**ЧТО НУЖНО СДЕЛАТЬ:**
1. Изложите суть текста о поиске нового мироощущения в трех предложениях.
2. Продолжите рассуждение о поиске нового мироощущения, начав сразу после его последнего предложения.

**ПРИВЕДЁННЫЙ ТЕКСТ:**
********
Русские тоже бывали там. Достоевский бывал, Ленин бывал, но после того не нашлось единиц измерения, чтобы определить расстояние между тем и другим, чтобы и России тоже определить свои "от" и "до".
Будучи безграничными, мы обречены снова и снова искать и искать себя...
1 У Ленина тоже повсюду: вперед, вперед, вперед! - но только с другим настроением.
2 Один из чевенгурцев, Игнатий Мошонков, переименовал себя "в честь памяти известного писателя в Федора Достоевского".
Юрий Карякин: "Поистине все человечество загнало себя в небывалую ситуацию незнания, потому что слишком долго пребывало в ситуации всезнания, всепонимания, то есть - вседозволенности" ("Достоевский в канун XXI века").
Заметим: "вседозволенность" - проблема экологическая, поскольку она, вседозволенность, антипод гармоничности, а значит, и жизни.
"Мы чаще лишь говорим о "новом мышлении", "новом мировоззрении", но у нас еще нет нового мироощущения, нового мирочувствования. Вот где чувства действительно должны стать теоретиками, а у нас теоретиками стали беспорядочные сигналы бедствия" (Карякин имеет в виду бедствия экологические).
Вопрос: а откуда оно возьмется - новое мировоззрение, новое мироощущение?
Из статей экологов? Я пишу такие статьи, я за то, чтобы все правительства во всем мире были зелеными, но мировоззрения и мироощущения не изобретаются и не конструируются "Независимой" и другими газетами. Мироощущение и мирочувствование вообще не могут быть новыми, быть модерном - их надо искать не в будущем, а в прошлом, в том, наконец, что было нашим происхождением.
********
**ИСХОДНЫЕ ДАННЫЕ:**
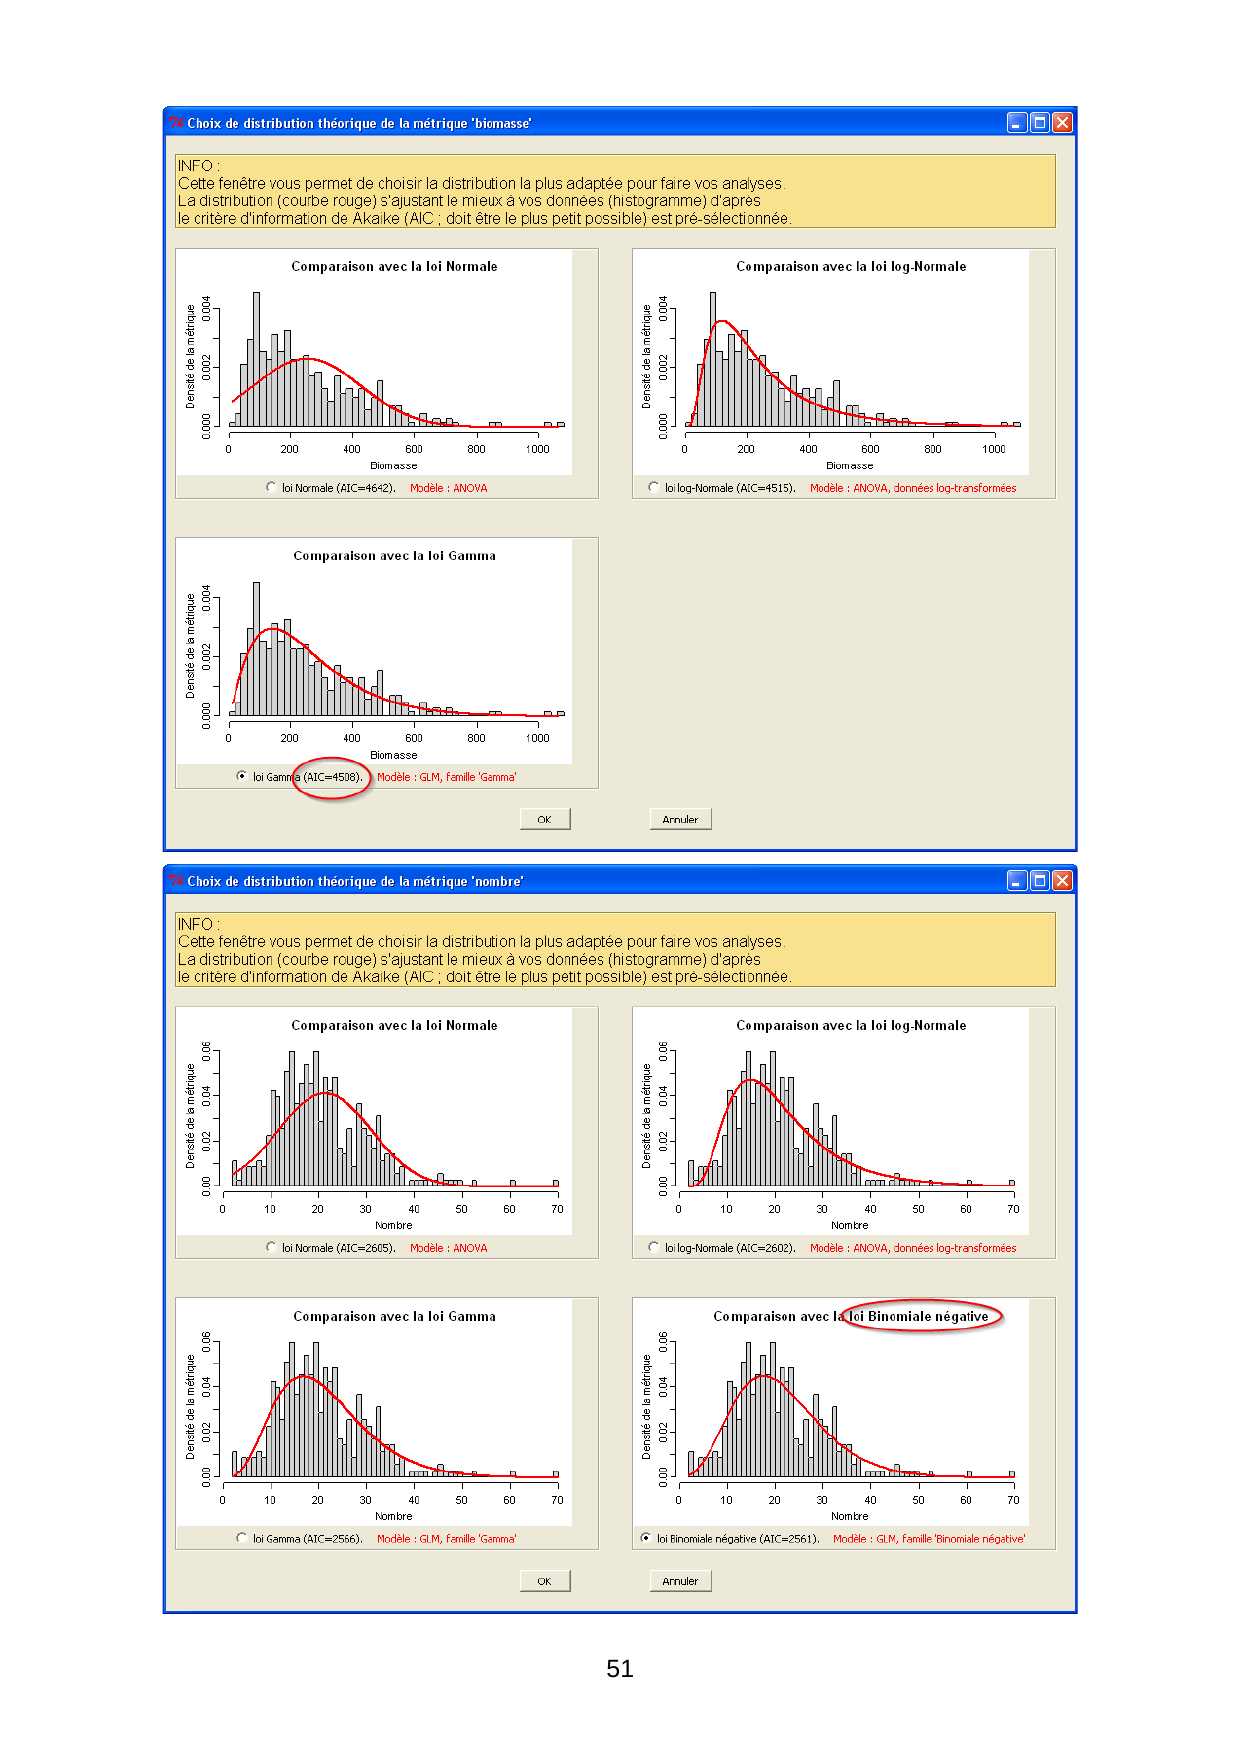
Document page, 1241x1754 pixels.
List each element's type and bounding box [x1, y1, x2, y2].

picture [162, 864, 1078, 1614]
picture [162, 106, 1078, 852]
********
**ОЖИДАЕМЫЕ РЕЗУЛЬТАТЫ:**
1. Автор пишет, что России так и не удалось определить свои «от» и «до» и что, будучи безграничными, мы обречены снова и снова искать себя. Юрий Карякин считает, что человечество оказалось в ситуации незнания, слишком долго пребывая во всезнании, то есть во вседозволенности, а нового мироощущения и мирочувствования у нас еще нет. Автор замечает, что вседозволенность является экологической проблемой как антипод гармоничности и жизни, и утверждает, что мироощущение не изобретается газетами и искать его надо не в будущем, а в прошлом, в нашем происхождении.

2.
Нынче нам нужно не столько открывать, сколько вспоминать. Вспоминать через Библию, через Платона, Аристотеля, Сократа и Солона, затем через Канта, Гегеля, через Сергия Радонежского, через непреложную истину о том, что все новое - хорошо забытое старое.
Ренессанс потому и был ренессансом, возрождением, что не забывал. Мы потому и есть, что еще не все забыли.
* * *
Пушкин был последним эллином. Вместе с ним умерла Древняя Греция, умерла в России. И кому, как не России, возродить ее мудрость? Охранителем Начал ощущал себя и Достоевский, неизбывно сомневаясь в настоящем. Он хотел искоренить такой модерн, как утопический нигилизм, искоренить нечаевщину, покуда она еще не стала ленинизмом. Ему нужно было восполнить сознание всем тем, что позже Швейцер назовет благоговением перед жизнью.
Достоевский чаял для мира не только умов сильных, но и просветленных. Просветленных Началами. Если это консерватизм, тогда он был консерватором.
Примечание: это требовало жертв, и если в качестве жертв поучительных могли быть использованы и Тургенев, и Грановский, они стали ими, став героями "Бесов". Тургенев был до глубины души обижен. Но именно в этом пункте вечно сомневающийся Достоевский был радикалом.
* * *
Никто не погружался так глубоко в отношения между человеком и его мыслью, как Достоевский.
Любая общественная, любая мысль, пришедшая к нам извне, остается не более чем информацией до тех пор, пока она не станет мыслью личной, пока человек не убавит от нее или не прибавит к ней что-то от себя самого.
К мысли человек только так и может относиться: обогащать или обеднять ее, любить или ненавидеть, облагораживать или предавать. Все чувства человеческие приложимы к его же мысли, может быть, больше, чем к любому предмету его любви или ненависти, ведь человек всегда, во всем может (и должен?) перевести себя в мысль, представить себя мыслью. Герои же "Бесов" потому и бесы, что они мысль предают, извращают ее, уводят ее от ее начал, но такой вот, искалеченной, они и поклоняются, приносят ей неисчислимые жертвы, сами с упоением становятся ее жертвами.
Кризис мысли мы не ощущаем повседневно, миримся с ним, и только в несчастье и горе, когда мы теряем близких, теряем любовь, теряем собственную жизнь, мы вдруг постигаем, что это - кризис. Тут-то мы и понимаем, как бессмысленно пользуемся мыслью, как безнравственна эта бессмысленность.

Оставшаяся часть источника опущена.